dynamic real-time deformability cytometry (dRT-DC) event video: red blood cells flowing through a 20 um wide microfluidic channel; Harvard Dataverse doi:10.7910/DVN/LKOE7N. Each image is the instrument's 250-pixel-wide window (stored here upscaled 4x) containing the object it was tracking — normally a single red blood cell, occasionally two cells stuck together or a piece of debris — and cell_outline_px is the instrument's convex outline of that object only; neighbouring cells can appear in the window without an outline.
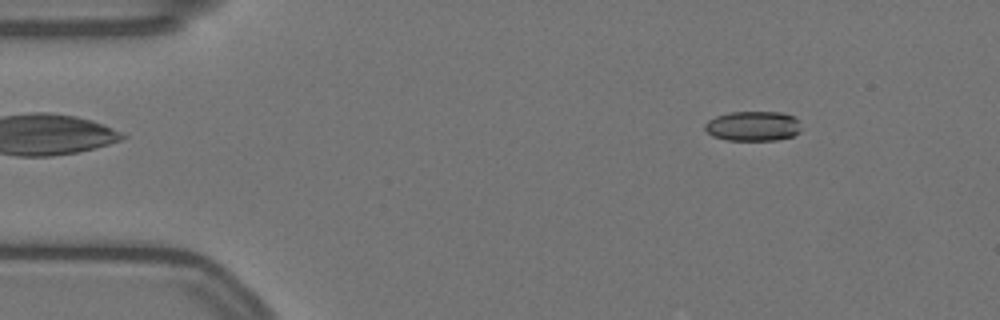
{"species": "Egyptian fruit bat (a non-hibernating species)", "species_latin": "Rousettus aegyptiacus", "temperature_condition": "warm", "stored_images_in_passage": 57, "camera_frame_rate_fps": 3000, "um_per_image_px": 0.085, "animal": {"sex": "female"}, "frame": {"image": 1, "passage_image": 7, "time_ms": 2.0, "image_size_px": [1000, 320], "cell_outline_px": [[800, 132], [792, 136], [776, 140], [728, 140], [712, 136], [704, 128], [704, 124], [708, 120], [716, 116], [728, 112], [784, 112], [800, 120]], "centroid_in_image_um": [64.01, 10.71], "position_along_channel_um": 21.0, "area_um2": 16.88}}
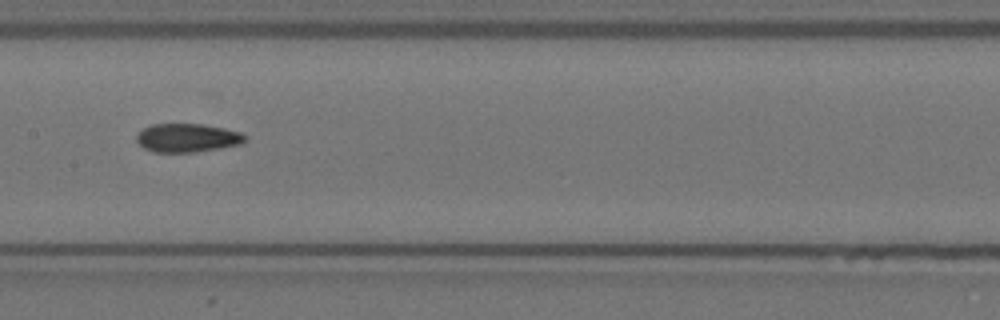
{"frame": {"image": 2, "passage_image": 28, "time_ms": 9.0, "image_size_px": [1000, 320], "cell_outline_px": [[248, 136], [240, 144], [220, 148], [196, 152], [152, 152], [144, 148], [136, 140], [136, 136], [144, 128], [152, 124], [204, 124], [224, 128], [240, 132]], "centroid_in_image_um": [15.92, 11.72], "position_along_channel_um": 191.5, "area_um2": 18.03}}
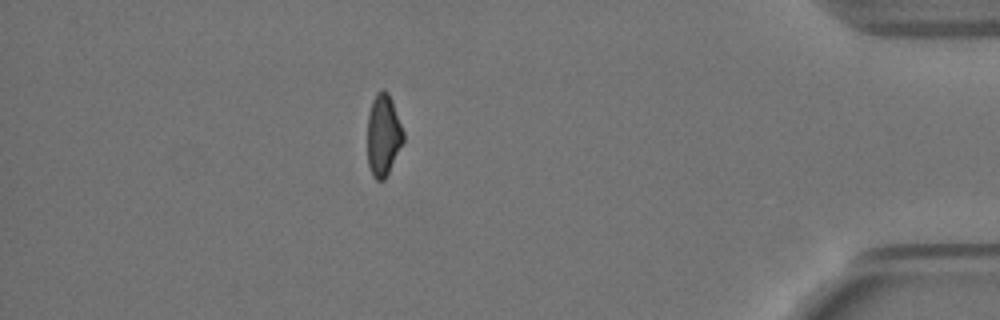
{"frame": {"image": 3, "passage_image": 50, "time_ms": 16.333, "image_size_px": [1000, 320], "cell_outline_px": [[404, 140], [384, 180], [376, 180], [372, 176], [368, 164], [368, 116], [372, 100], [376, 92], [384, 88], [388, 92], [404, 132]], "centroid_in_image_um": [32.57, 11.47], "position_along_channel_um": 402.6, "area_um2": 16.94}, "authors_computed_cell_mechanics": {"area_um2": 18.0914, "velocity_mm_per_s": 3.5199, "shape_relaxation_time_tau1_ms": null, "shape_relaxation_time_tau2_ms": 1.7788, "deformation_change_tau1": null, "deformation_change_tau2": 0.078}}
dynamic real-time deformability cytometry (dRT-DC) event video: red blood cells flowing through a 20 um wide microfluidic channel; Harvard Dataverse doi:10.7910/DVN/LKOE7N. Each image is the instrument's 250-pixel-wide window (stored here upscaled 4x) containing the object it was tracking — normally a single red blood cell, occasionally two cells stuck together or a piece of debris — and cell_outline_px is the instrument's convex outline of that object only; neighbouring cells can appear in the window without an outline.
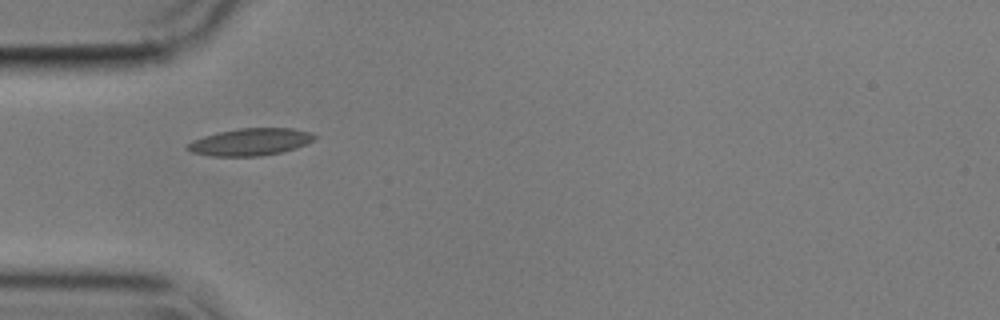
{"species": "common noctule bat (a hibernating species)", "species_latin": "Nyctalus noctula", "temperature_condition": "cold", "stored_images_in_passage": 40, "camera_frame_rate_fps": 3000, "um_per_image_px": 0.085, "animal": {"sex": "male", "body_mass_g": 17.9}, "frame": {"image": 1, "passage_image": 1, "time_ms": 0.0, "image_size_px": [1000, 320], "cell_outline_px": [[316, 136], [312, 140], [296, 148], [280, 152], [260, 156], [212, 156], [192, 152], [184, 148], [192, 140], [204, 136], [220, 132], [240, 128], [292, 128], [312, 132]], "centroid_in_image_um": [21.26, 12.06], "position_along_channel_um": 63.7, "area_um2": 19.94}}
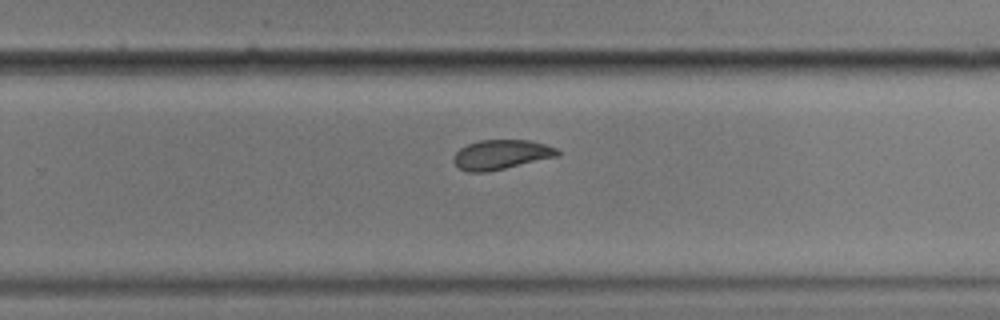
{"frame": {"image": 2, "passage_image": 20, "time_ms": 6.333, "image_size_px": [1000, 320], "cell_outline_px": [[560, 156], [488, 172], [468, 172], [460, 168], [452, 160], [456, 152], [460, 148], [468, 144], [480, 140], [528, 140], [544, 144], [556, 148], [560, 152]], "centroid_in_image_um": [42.61, 13.14], "position_along_channel_um": 287.2, "area_um2": 17.92}}
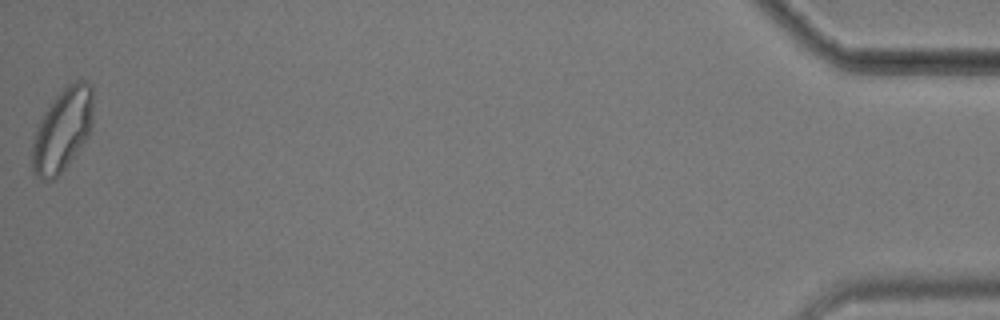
{"frame": {"image": 3, "passage_image": 40, "time_ms": 13.0, "image_size_px": [1000, 320], "cell_outline_px": [[92, 124], [88, 136], [80, 148], [64, 168], [52, 180], [40, 180], [32, 172], [32, 144], [36, 128], [44, 112], [56, 96], [68, 84], [76, 80], [88, 80], [92, 84]], "centroid_in_image_um": [5.3, 11.03], "position_along_channel_um": 429.9, "area_um2": 29.36}, "authors_computed_cell_mechanics": {"area_um2": 19.074, "velocity_mm_per_s": 3.544, "shape_relaxation_time_tau1_ms": 11.217, "shape_relaxation_time_tau2_ms": 1.6688, "deformation_change_tau1": 0.2052, "deformation_change_tau2": 0.0726}}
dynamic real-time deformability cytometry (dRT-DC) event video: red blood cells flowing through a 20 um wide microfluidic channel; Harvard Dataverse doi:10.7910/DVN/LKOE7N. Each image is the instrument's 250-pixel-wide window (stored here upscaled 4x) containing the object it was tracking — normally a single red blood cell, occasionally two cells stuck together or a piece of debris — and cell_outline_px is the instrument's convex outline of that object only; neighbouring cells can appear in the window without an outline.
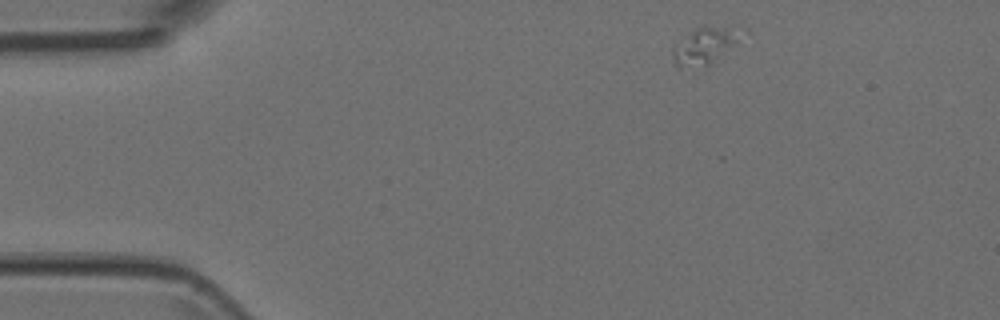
{"species": "Egyptian fruit bat (a non-hibernating species)", "species_latin": "Rousettus aegyptiacus", "temperature_condition": "room temperature", "stored_images_in_passage": 3, "camera_frame_rate_fps": 3000, "um_per_image_px": 0.085, "animal": {"sex": "female"}, "frame": {"image": 1, "passage_image": 1, "time_ms": 0.0, "image_size_px": [1000, 320], "cell_outline_px": [[740, 32], [736, 44], [708, 64], [676, 68], [672, 56], [672, 52], [696, 28], [704, 24], [732, 24], [740, 28]], "centroid_in_image_um": [59.97, 3.8], "position_along_channel_um": 25.0, "area_um2": 14.28}}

[Required task]: Print the complete listing exactly, apart from any pictures.

[Expected answer]:
dynamic real-time deformability cytometry (dRT-DC) event video: red blood cells flowing through a 20 um wide microfluidic channel; Harvard Dataverse doi:10.7910/DVN/LKOE7N. Each image is the instrument's 250-pixel-wide window (stored here upscaled 4x) containing the object it was tracking — normally a single red blood cell, occasionally two cells stuck together or a piece of debris — and cell_outline_px is the instrument's convex outline of that object only; neighbouring cells can appear in the window without an outline.
{"species": "Egyptian fruit bat (a non-hibernating species)", "species_latin": "Rousettus aegyptiacus", "temperature_condition": "warm", "stored_images_in_passage": 57, "camera_frame_rate_fps": 3000, "um_per_image_px": 0.085, "animal": {"sex": "female"}, "frame": {"image": 1, "passage_image": 7, "time_ms": 2.0, "image_size_px": [1000, 320], "cell_outline_px": [[800, 132], [792, 136], [776, 140], [728, 140], [712, 136], [704, 128], [704, 124], [708, 120], [716, 116], [728, 112], [784, 112], [800, 120]], "centroid_in_image_um": [64.01, 10.71], "position_along_channel_um": 21.0, "area_um2": 16.88}}
{"frame": {"image": 2, "passage_image": 28, "time_ms": 9.0, "image_size_px": [1000, 320], "cell_outline_px": [[248, 136], [240, 144], [220, 148], [196, 152], [152, 152], [144, 148], [136, 140], [136, 136], [144, 128], [152, 124], [204, 124], [224, 128], [240, 132]], "centroid_in_image_um": [15.92, 11.72], "position_along_channel_um": 191.5, "area_um2": 18.03}}
{"frame": {"image": 3, "passage_image": 50, "time_ms": 16.333, "image_size_px": [1000, 320], "cell_outline_px": [[404, 140], [384, 180], [376, 180], [372, 176], [368, 164], [368, 116], [372, 100], [376, 92], [384, 88], [388, 92], [404, 132]], "centroid_in_image_um": [32.57, 11.47], "position_along_channel_um": 402.6, "area_um2": 16.94}, "authors_computed_cell_mechanics": {"area_um2": 18.0914, "velocity_mm_per_s": 3.5199, "shape_relaxation_time_tau1_ms": null, "shape_relaxation_time_tau2_ms": 1.7788, "deformation_change_tau1": null, "deformation_change_tau2": 0.078}}
dynamic real-time deformability cytometry (dRT-DC) event video: red blood cells flowing through a 20 um wide microfluidic channel; Harvard Dataverse doi:10.7910/DVN/LKOE7N. Each image is the instrument's 250-pixel-wide window (stored here upscaled 4x) containing the object it was tracking — normally a single red blood cell, occasionally two cells stuck together or a piece of debris — and cell_outline_px is the instrument's convex outline of that object only; neighbouring cells can appear in the window without an outline.
{"species": "common noctule bat (a hibernating species)", "species_latin": "Nyctalus noctula", "temperature_condition": "cold", "stored_images_in_passage": 40, "camera_frame_rate_fps": 3000, "um_per_image_px": 0.085, "animal": {"sex": "male", "body_mass_g": 17.9}, "frame": {"image": 1, "passage_image": 1, "time_ms": 0.0, "image_size_px": [1000, 320], "cell_outline_px": [[316, 136], [312, 140], [296, 148], [280, 152], [260, 156], [212, 156], [192, 152], [184, 148], [192, 140], [204, 136], [220, 132], [240, 128], [292, 128], [312, 132]], "centroid_in_image_um": [21.26, 12.06], "position_along_channel_um": 63.7, "area_um2": 19.94}}
{"frame": {"image": 2, "passage_image": 20, "time_ms": 6.333, "image_size_px": [1000, 320], "cell_outline_px": [[560, 156], [488, 172], [468, 172], [460, 168], [452, 160], [456, 152], [460, 148], [468, 144], [480, 140], [528, 140], [544, 144], [556, 148], [560, 152]], "centroid_in_image_um": [42.61, 13.14], "position_along_channel_um": 287.2, "area_um2": 17.92}}
{"frame": {"image": 3, "passage_image": 40, "time_ms": 13.0, "image_size_px": [1000, 320], "cell_outline_px": [[92, 124], [88, 136], [80, 148], [64, 168], [52, 180], [40, 180], [32, 172], [32, 144], [36, 128], [44, 112], [56, 96], [68, 84], [76, 80], [88, 80], [92, 84]], "centroid_in_image_um": [5.3, 11.03], "position_along_channel_um": 429.9, "area_um2": 29.36}, "authors_computed_cell_mechanics": {"area_um2": 19.074, "velocity_mm_per_s": 3.544, "shape_relaxation_time_tau1_ms": 11.217, "shape_relaxation_time_tau2_ms": 1.6688, "deformation_change_tau1": 0.2052, "deformation_change_tau2": 0.0726}}
dynamic real-time deformability cytometry (dRT-DC) event video: red blood cells flowing through a 20 um wide microfluidic channel; Harvard Dataverse doi:10.7910/DVN/LKOE7N. Each image is the instrument's 250-pixel-wide window (stored here upscaled 4x) containing the object it was tracking — normally a single red blood cell, occasionally two cells stuck together or a piece of debris — and cell_outline_px is the instrument's convex outline of that object only; neighbouring cells can appear in the window without an outline.
{"species": "Egyptian fruit bat (a non-hibernating species)", "species_latin": "Rousettus aegyptiacus", "temperature_condition": "room temperature", "stored_images_in_passage": 3, "camera_frame_rate_fps": 3000, "um_per_image_px": 0.085, "animal": {"sex": "female"}, "frame": {"image": 1, "passage_image": 1, "time_ms": 0.0, "image_size_px": [1000, 320], "cell_outline_px": [[740, 32], [736, 44], [708, 64], [676, 68], [672, 56], [672, 52], [696, 28], [704, 24], [732, 24], [740, 28]], "centroid_in_image_um": [59.97, 3.8], "position_along_channel_um": 25.0, "area_um2": 14.28}}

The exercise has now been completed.